RECORDS SUPPLIED:

════

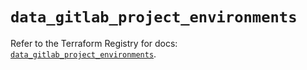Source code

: # `data_gitlab_project_environments`

Refer to the Terraform Registry for docs: [`data_gitlab_project_environments`](https://registry.terraform.io/providers/gitlabhq/gitlab/17.6.1/docs/data-sources/project_environments).
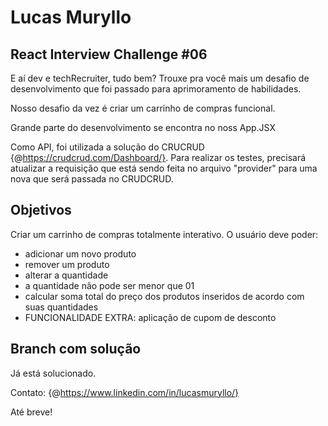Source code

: # Lucas Muryllo

## React Interview Challenge #06

E aí dev e techRecruiter, tudo bem? Trouxe pra você mais um desafio de desenvolvimento que foi passado para aprimoramento de habilidades.

Nosso desafio da vez é criar um carrinho de compras funcional.

Grande parte do desenvolvimento se encontra no noss App.JSX

Como API, foi utilizada a solução do CRUCRUD {@https://crudcrud.com/Dashboard/}. Para realizar os testes, precisará atualizar a requisição que está sendo feita no arquivo "provider" para uma nova que será passada no CRUDCRUD. 

## Objetivos

Criar um carrinho de compras totalmente interativo. O usuário deve poder:

- adicionar um novo produto
- remover um produto
- alterar a quantidade
- a quantidade não pode ser menor que 01
- calcular soma total do preço dos produtos inseridos de acordo com suas quantidades
- FUNCIONALIDADE EXTRA: aplicação de cupom de desconto

## Branch com solução

Já está solucionado.

Contato: {@https://www.linkedin.com/in/lucasmuryllo/}

Até breve!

════

YOUR GOAL: All lines from the one with "- a quantidade não pode ser menor que 01" to the end of the material above should be copied exactly, both ends included, and nothing else.

SOLVED PROBLEM:
- a quantidade não pode ser menor que 01
- calcular soma total do preço dos produtos inseridos de acordo com suas quantidades
- FUNCIONALIDADE EXTRA: aplicação de cupom de desconto

## Branch com solução

Já está solucionado.

Contato: {@https://www.linkedin.com/in/lucasmuryllo/}

Até breve!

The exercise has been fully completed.